» WHAT TO DO
State only the number of lines in the records below that contain the string "half". Matching is case-sensitive.

» DATA LISTING
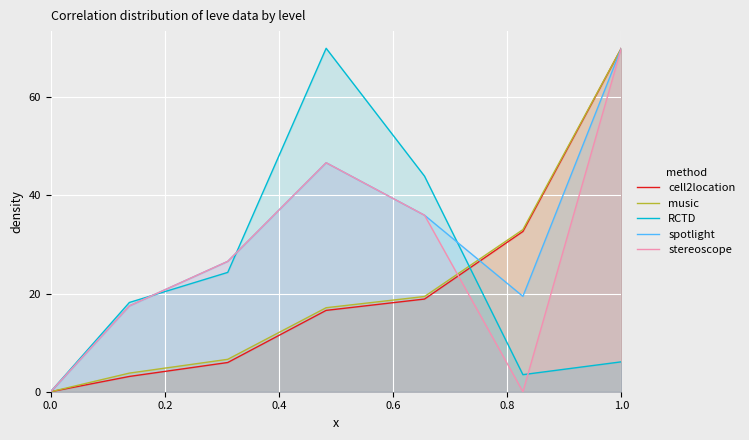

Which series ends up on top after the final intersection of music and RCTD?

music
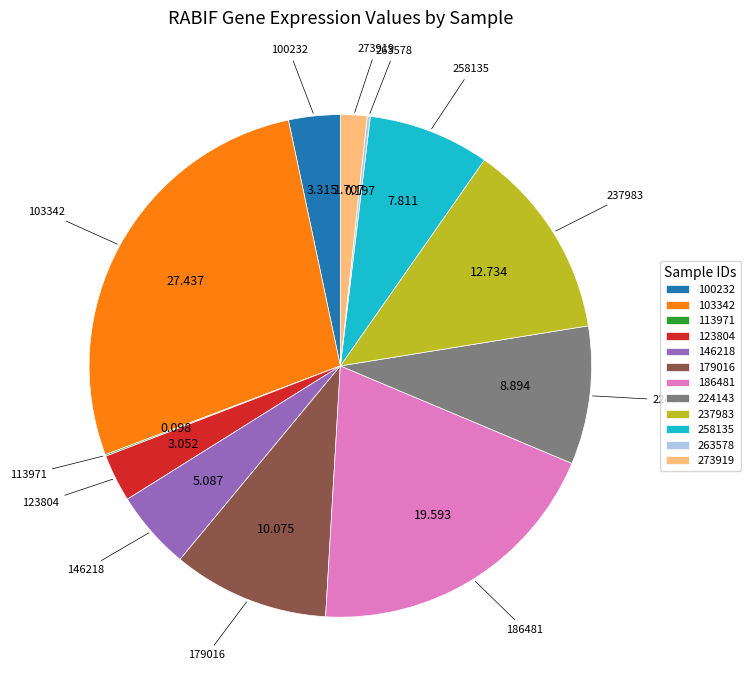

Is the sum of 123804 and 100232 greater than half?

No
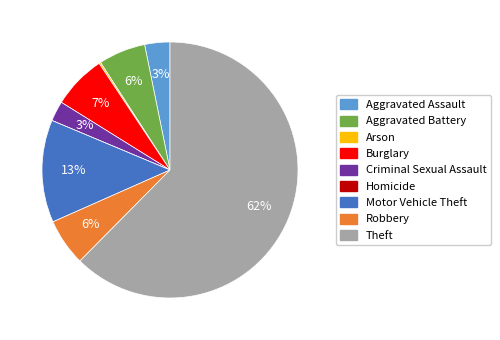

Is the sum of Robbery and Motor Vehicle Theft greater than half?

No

» RESULT OF THE EXERCISE
2